TalksAWS re:Invent 2025 - AI is Breaking the SDLC: Here's How to Fix It (DVT103)
AWS re:Invent 2025 - AI is Breaking the SDLC: Here's How to Fix It (DVT103)
Summary of "AWS re:Invent 2025 - AI is Breaking the SDLC: Here's How to Fix It"
The Rise of Agentic Workflows
The presentation discusses the growing trend of "agentic workflows" - the use of AI-powered agents to automate various software development tasks.
In the past, developers would manually copy-paste between different tools (terminal, IDE, ChatGPT, etc.). Now, more advanced IDEs and "headless agents" are emerging that can perform a wider range of automated tasks.
Analysis of GitHub activity shows a rapid growth in the usage of these AI agents, with a shift from primarily doing code review and issue triage to actually pushing code directly to repositories.
This trend is also observed in the speaker's company, CircleCI, where they see a significant increase in build activity driven by these AI agents, indicating they are being used for economically valuable work, not just experiments.
The Problem: Delivery Processes Can't Keep Up
While the ability to generate code faster is beneficial, the speaker argues that the downstream delivery processes have not kept up, leading to several issues:
Massive pull requests that are difficult to review
Increased build instability and delays
Minimal impact on actual product effectiveness
Increased developer burnout
Using queuing theory, the speaker demonstrates how the mismatch between the speed of code generation and the speed of delivery can lead to growing backlogs and delays, even if the individual components are becoming more efficient.
Industry data suggests that while the top performers are seeing around 10% improvements from AI, average and below-average teams are actually experiencing negative effects.
The Solution: Focus on Validation and Context
The key to addressing this problem is to focus on improving the validation and delivery processes, not just the code generation capabilities.
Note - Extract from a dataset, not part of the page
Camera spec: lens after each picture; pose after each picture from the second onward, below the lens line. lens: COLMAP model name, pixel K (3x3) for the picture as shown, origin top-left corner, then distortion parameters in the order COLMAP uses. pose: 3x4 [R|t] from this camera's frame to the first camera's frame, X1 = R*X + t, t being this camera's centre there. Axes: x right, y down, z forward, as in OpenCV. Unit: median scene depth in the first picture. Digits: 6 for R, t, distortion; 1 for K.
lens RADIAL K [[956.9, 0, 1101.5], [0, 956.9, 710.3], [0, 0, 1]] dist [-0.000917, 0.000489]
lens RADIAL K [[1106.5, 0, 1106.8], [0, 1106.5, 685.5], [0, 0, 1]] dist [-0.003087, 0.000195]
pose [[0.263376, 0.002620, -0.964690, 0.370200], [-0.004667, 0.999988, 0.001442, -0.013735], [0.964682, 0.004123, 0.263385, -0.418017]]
Validation is the critical step of checking the quality of the work before it is merged or deployed. This is a scalable, durable, and tractable approach for most organizations, compared to trying to build and train their own AI models.
Providing the right context to the AI agents is also important. This includes:
Feeding the results of validation pipelines back into the agents to improve their performance
Controlling the tools, tasks, and prompts given to the agents
Taking a bottom-up approach to build a library of validated, reusable agent capabilities
CircleCI's Approach: Chunk
The speaker introduces CircleCI's new agent, Chunk, which is designed with these principles in mind:
Automatically executing CI pipelines to validate any changes made by the agent
Focusing on improving the reliability and speed of the delivery process, such as by addressing flaky tests and build optimization
Leveraging the context of successful and failed changes to continuously tune the agent's performance
Key Takeaways
The adoption of AI-powered agents in software development is a real and growing trend, with agents now responsible for writing and pushing code, not just code review and issue triage.
This trend is causing issues for many organizations, as their delivery processes cannot keep up with the increased speed of code generation.
The solution lies in focusing on improving the validation and delivery processes, rather than just the code generation capabilities.
Providing the right context to the AI agents, such as feedback from validation pipelines, is crucial for ensuring their reliable and effective performance.
CircleCI's Chunk agent is an example of a tool designed with these principles in mind, aiming to make the delivery process faster, more reliable, and more effective.